> TRECHO FORNECIDO:
═══

Se o segundo turno fosse hoje, Amazonino teria 42,9% dos votos, contra 27% de Eduardo, segundo pesquisa da IDP, realizada com 1.600 eleitores em Manaus e no interior. Foto: Divulgação
Se o segundo turno da eleição suplementar para governador do Amazonas fosse hoje, o candidato Amazonino Mendes (PDT), da coligação “Movimento pela reconstrução do Amazonas”, obteria 42,9% dos votos dos eleitores, contra 27% do candidato Eduardo Braga (PMDB) , da coligação “União pelo Amazonas”.
Os dados são da pesquisa realizada pelo Instituto Diário de Pesquisa (IDP). Haveria, ainda, 21,8% de votos em branco ou nulos e 8,3% de indecisos. Registrada na Justiça Eleitoral com o número AM-09298/2014, a pesquisa foi realizada nos dias 21, 22, 23 e 24 de agosto, envolvendo diversos bairros localizados nas 13 zonas eleitorais de Manaus e 12 zonas eleitorais do interior do Estado. Foram entrevistados 1.600 eleitores.
A margem de erro máxima é de 2,45% para mais ou para menos, com um intervalo de confiança a 95%, o que garante que se a pesquisa fosse feita 100 vezes, repetindo-se as mesmas condições, então, em aproximadamente 95 destas vezes, as proporções obtidas em cada resposta, com uma variação de 2,45% para mais ou para menos, estariam estimando o pensamento do Estado.

═══

> DADOS PARA ANÁLISE:
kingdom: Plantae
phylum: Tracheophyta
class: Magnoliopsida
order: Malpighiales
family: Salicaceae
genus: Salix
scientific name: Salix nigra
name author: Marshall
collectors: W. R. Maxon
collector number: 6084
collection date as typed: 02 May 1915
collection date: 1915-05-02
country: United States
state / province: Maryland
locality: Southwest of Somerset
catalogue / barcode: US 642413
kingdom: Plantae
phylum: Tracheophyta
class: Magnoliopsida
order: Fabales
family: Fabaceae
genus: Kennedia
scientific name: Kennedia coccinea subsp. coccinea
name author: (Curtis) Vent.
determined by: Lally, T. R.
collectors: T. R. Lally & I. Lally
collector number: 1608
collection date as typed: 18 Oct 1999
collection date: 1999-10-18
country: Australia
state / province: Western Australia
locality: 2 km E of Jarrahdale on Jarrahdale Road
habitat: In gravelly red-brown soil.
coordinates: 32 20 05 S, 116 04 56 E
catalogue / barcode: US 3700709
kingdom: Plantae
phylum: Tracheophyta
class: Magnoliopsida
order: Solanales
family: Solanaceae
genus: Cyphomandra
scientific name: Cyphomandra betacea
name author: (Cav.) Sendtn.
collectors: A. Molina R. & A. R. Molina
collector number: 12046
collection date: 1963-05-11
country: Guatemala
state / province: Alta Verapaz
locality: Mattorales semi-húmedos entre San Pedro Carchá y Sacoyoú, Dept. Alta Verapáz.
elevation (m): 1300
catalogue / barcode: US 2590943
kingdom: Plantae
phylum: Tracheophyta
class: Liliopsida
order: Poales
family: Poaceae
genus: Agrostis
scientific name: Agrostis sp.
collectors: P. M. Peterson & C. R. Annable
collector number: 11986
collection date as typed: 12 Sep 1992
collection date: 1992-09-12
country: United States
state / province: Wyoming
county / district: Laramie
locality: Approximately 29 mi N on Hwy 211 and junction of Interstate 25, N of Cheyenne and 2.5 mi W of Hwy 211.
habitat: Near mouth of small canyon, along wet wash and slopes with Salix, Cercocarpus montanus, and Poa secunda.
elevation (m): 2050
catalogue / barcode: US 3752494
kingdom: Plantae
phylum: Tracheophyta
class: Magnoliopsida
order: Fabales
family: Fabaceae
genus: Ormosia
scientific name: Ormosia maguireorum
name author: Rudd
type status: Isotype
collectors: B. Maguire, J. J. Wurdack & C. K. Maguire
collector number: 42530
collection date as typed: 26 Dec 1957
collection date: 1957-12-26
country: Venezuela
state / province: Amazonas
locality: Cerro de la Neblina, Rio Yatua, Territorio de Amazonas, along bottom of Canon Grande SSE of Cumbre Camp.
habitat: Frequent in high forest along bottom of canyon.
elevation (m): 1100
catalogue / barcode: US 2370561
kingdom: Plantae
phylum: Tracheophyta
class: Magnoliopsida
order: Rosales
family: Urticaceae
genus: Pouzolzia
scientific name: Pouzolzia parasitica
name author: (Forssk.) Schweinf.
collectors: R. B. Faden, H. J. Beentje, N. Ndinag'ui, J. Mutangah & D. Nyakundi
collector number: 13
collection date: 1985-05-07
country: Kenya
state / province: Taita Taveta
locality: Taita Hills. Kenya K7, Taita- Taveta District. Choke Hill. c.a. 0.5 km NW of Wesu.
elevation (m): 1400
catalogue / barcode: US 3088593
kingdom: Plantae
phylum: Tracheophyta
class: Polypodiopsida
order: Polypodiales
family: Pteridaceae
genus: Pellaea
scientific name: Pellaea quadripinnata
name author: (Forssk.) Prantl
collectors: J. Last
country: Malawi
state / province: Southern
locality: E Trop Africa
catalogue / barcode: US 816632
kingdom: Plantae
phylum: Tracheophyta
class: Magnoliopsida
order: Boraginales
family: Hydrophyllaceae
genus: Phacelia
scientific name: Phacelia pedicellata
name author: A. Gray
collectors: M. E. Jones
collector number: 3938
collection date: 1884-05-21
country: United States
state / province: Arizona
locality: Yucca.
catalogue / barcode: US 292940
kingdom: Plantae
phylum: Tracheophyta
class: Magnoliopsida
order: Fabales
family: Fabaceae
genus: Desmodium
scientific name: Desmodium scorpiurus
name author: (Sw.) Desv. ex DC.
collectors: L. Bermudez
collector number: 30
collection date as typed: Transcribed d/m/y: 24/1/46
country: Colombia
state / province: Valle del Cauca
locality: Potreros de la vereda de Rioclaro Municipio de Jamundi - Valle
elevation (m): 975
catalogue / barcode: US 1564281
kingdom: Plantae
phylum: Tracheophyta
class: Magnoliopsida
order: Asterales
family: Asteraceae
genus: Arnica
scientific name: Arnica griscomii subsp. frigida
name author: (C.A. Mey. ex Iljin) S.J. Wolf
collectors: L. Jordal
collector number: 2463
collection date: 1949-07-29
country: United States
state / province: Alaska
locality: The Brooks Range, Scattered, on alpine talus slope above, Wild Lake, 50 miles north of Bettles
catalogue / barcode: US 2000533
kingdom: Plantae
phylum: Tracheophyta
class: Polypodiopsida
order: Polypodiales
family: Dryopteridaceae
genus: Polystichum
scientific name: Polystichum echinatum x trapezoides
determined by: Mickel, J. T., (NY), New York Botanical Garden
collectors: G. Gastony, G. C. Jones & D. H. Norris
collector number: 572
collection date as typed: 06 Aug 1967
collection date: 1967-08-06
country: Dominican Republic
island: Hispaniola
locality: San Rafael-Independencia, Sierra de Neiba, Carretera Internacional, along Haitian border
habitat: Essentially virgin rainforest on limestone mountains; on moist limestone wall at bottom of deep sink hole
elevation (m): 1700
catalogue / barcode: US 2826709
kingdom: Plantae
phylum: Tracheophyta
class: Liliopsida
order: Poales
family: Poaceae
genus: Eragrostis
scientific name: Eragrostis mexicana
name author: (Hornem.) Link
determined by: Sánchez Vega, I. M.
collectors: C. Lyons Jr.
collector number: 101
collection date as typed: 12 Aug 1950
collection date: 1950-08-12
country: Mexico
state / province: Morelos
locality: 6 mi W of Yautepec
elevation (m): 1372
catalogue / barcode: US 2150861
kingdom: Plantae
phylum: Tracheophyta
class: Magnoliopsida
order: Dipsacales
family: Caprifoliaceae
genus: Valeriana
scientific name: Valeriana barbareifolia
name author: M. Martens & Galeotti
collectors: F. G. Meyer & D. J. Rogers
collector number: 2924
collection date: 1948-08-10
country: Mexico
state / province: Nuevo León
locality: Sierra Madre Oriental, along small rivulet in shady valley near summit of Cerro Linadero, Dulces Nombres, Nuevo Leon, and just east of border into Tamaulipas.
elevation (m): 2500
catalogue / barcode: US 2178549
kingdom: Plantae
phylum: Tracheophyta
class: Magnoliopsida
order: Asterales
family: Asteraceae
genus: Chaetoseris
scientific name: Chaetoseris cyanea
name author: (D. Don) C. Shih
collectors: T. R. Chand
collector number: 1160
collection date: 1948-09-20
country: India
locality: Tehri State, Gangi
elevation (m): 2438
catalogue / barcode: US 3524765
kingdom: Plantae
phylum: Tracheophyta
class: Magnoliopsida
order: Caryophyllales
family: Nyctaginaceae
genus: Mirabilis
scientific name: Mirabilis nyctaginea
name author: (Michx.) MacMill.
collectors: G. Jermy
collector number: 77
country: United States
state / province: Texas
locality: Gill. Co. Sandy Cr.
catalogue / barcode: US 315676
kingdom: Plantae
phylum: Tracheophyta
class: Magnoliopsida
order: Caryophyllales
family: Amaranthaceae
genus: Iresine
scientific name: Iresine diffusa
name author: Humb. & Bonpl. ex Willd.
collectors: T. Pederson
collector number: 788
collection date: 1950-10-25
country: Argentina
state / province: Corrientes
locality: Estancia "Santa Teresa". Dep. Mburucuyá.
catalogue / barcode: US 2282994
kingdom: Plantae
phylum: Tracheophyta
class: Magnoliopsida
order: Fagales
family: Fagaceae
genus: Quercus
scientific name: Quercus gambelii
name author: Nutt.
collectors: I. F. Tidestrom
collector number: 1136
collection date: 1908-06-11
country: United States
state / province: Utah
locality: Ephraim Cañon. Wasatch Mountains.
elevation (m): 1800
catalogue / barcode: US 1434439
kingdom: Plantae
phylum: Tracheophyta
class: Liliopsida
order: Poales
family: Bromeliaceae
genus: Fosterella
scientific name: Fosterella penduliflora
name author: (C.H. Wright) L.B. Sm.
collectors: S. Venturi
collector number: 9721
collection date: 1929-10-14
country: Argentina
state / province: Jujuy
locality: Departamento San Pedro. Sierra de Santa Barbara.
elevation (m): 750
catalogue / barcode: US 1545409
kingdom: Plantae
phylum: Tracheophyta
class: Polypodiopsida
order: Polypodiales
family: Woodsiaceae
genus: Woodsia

═══

> REQUISITOS DO EXERCÍCIO:
Dê continuidade ao trecho sobre a pesquisa eleitoral no Amazonas a partir da última frase apresentada. A listagem não tem relação com o trecho sobre a pesquisa eleitoral no Amazonas.

> SEÇÃO DE RESPOSTA:
O levantamento foi domiciliar, sendo entrevistado um único eleitor por domicílio. Os domicílios foram escolhidos por meio de sorteio, tendo todos iguais chances de fazer parte da amostra.
Contabilizando apenas os votos válidos (não somam-se os nulos, brancos e indecisos), Amazonino obteria 61,4% da preferência do eleitorado amazonense, contra 38,6% de Braga. A pesquisa também perguntou aos eleitores se a opção dos votos é definitiva ou pode mudar. O resultado foi que, hoje, 79,1% disseram que a opção é definitiva e 16,7% que ainda pode mudar. Ainda há 4,2% de eleitores que ainda aparecem como indecisos se mudam ou não sua opção de voto.
Os eleitores do Amazonas voltam às urnas neste domingo, dia 27 de agosto. A eleição suplementar foi determinada pela Justiça Eleitoral, que cassou o mandato do ex-governador José Melo (PROS) por compra de votos e decidiu que a eleição do próximo governador deveria ser direta, com o voto dos 2,3 milhões de eleitores do Estado.